I "solved" the issue by using an archive host:
```r
host <- "http://oct2016.archive.ensembl.org"
ensembl <- useMart("ensembl", host = "oct2016.archive.ensembl.org")
dat <- listDatasets(ensembl)
str(dat)
```
```
## 'data.frame': 69 obs. of 3 variables:
## $ dataset :Class 'AsIs' chr [1:69] "oanatinus_gene_ensembl" "cporcellus_gene_ensembl" "gaculeatus_gene_ensembl" "itridecemlineatus_gene_ensembl" ...
## $ description:Class 'AsIs' chr [1:69] "Ornithorhynchus anatinus genes (OANA5)" "Cavia porcellus genes (cavPor3)" "Gasterosteus aculeatus genes (BROADS1)" "Ictidomys tridecemlineatus genes (spetri2)" ...
## $ version :Class 'AsIs' chr [1:69] "OANA5" "cavPor3" "BROADS1" "spetri2" ...
```
```r
dim(dat)
```
```
## [1] 69 3
```
```r
dat[grepl("drerio", dat$dataset),]
```
```
## dataset description version
## 40 drerio_gene_ensembl Danio rerio genes (GRCz10) GRCz10
```
but using older annotations is a bit of an hack. Has anything changed recently in ensembl or `biomaRt` that explains the missing dataset and this instability?
```r
sessionInfo()
```
```
## R version 3.4.2 (2017-09-28)
## Platform: x86_64-pc-linux-gnu (64-bit)
## Running under: Ubuntu 16.04.3 LTS
##
## Matrix products: default
## BLAS: /usr/lib/libblas/libblas.so.3.6.0
## LAPACK: /usr/lib/lapack/liblapack.so.3.6.0
##
## locale:
## [1] LC_CTYPE=en_US.UTF-8 LC_NUMERIC=C
## [3] LC_TIME=de_DE.UTF-8 LC_COLLATE=en_US.UTF-8
## [5] LC_MONETARY=de_DE.UTF-8 LC_MESSAGES=en_US.UTF-8
## [7] LC_PAPER=de_DE.UTF-8 LC_NAME=C
## [9] LC_ADDRESS=C LC_TELEPHONE=C
## [11] LC_MEASUREMENT=de_DE.UTF-8 LC_IDENTIFICATION=C
##
## attached base packages:
## [1] methods stats graphics grDevices utils datasets base
##
## other attached packages:
## [1] biomaRt_2.34.0 knitr_1.17
##
## loaded via a namespace (and not attached):
## [1] Rcpp_0.12.14 AnnotationDbi_1.40.0 magrittr_1.5
## [4] BiocGenerics_0.24.0 progress_1.1.2 IRanges_2.12.0
## [7] bit_1.1-12 R6_2.2.2 rlang_0.1.4
## [10] stringr_1.2.0 blob_1.1.0 tools_3.4.2
## [13] parallel_3.4.2 Biobase_2.38.0 DBI_0.7
## [16] assertthat_0.2.0 bit64_0.9-7 digest_0.6.12
## [19] tibble_1.3.4 S4Vectors_0.16.0 bitops_1.0-6
## [22] RCurl_1.95-4.8 memoise_1.1.0 RSQLite_2.0
## [25] evaluate_0.10.1 stringi_1.1.6 compiler_3.4.2
## [28] prettyunits_1.0.2 stats4_3.4.2 XML_3.98-1.9
```
@moderators: I could not format the post properly due to an error:
Language "fr" is not one of the supported languages ['en']!

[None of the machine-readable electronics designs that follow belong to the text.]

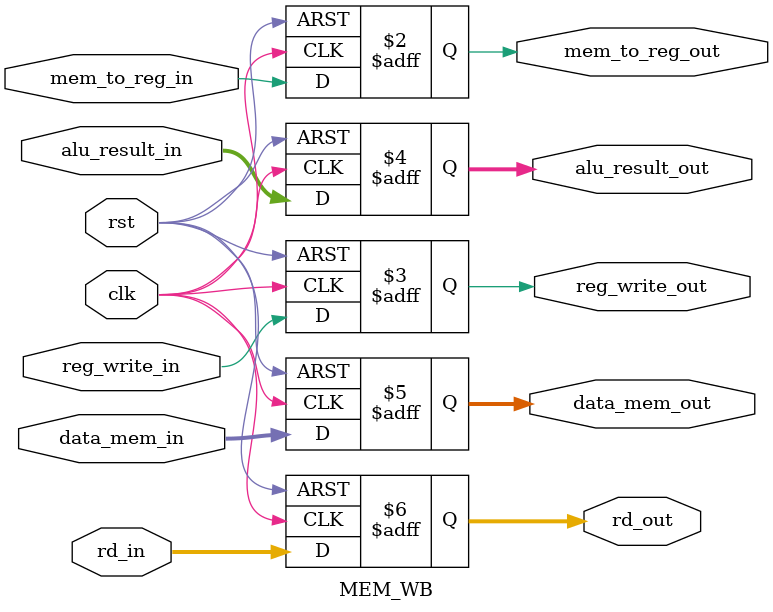
<source format=v>
`timescale 1ns / 1ps


module MEM_WB(clk,rst,data_mem_in, mem_to_reg_in,reg_write_in,data_mem_out, mem_to_reg_out, reg_write_out,
             rd_in,rd_out,
             alu_result_in,alu_result_out
             );
input clk,rst,mem_to_reg_in,reg_write_in;
input[31:0] alu_result_in,data_mem_in;
input[4:0] rd_in;

output reg mem_to_reg_out,reg_write_out;
output reg[31:0] alu_result_out,data_mem_out;
output reg[4:0] rd_out;


always@(posedge clk, posedge rst)begin

    if(rst) begin
    mem_to_reg_out <=1'b0;
    reg_write_out <= 1'b0;
    rd_out<= 5'b0;
    alu_result_out <=32'b0;
    data_mem_out <=32'b0;
    end
    else begin
    mem_to_reg_out <= mem_to_reg_in;
    reg_write_out <= reg_write_in;
    rd_out<= rd_in;
    alu_result_out <= alu_result_in;
    data_mem_out <= data_mem_in;
    end
end



endmodule
</source>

Post was copy-pasted from a markdown document generated via
knitr
, so no idea.You could instead of using an old archived version go for version 90 from August (http://Aug2017.archive.ensembl.org), which in many cases will have limited differences to the very latest release
Good tip. In my case it was a little lazy because I am also using the script to run some C. elegans data analysis and this will work for both - RIPSeeker needs
biomaRt/ensembl
so I need an archive version before the move to Wormbase. Another hack.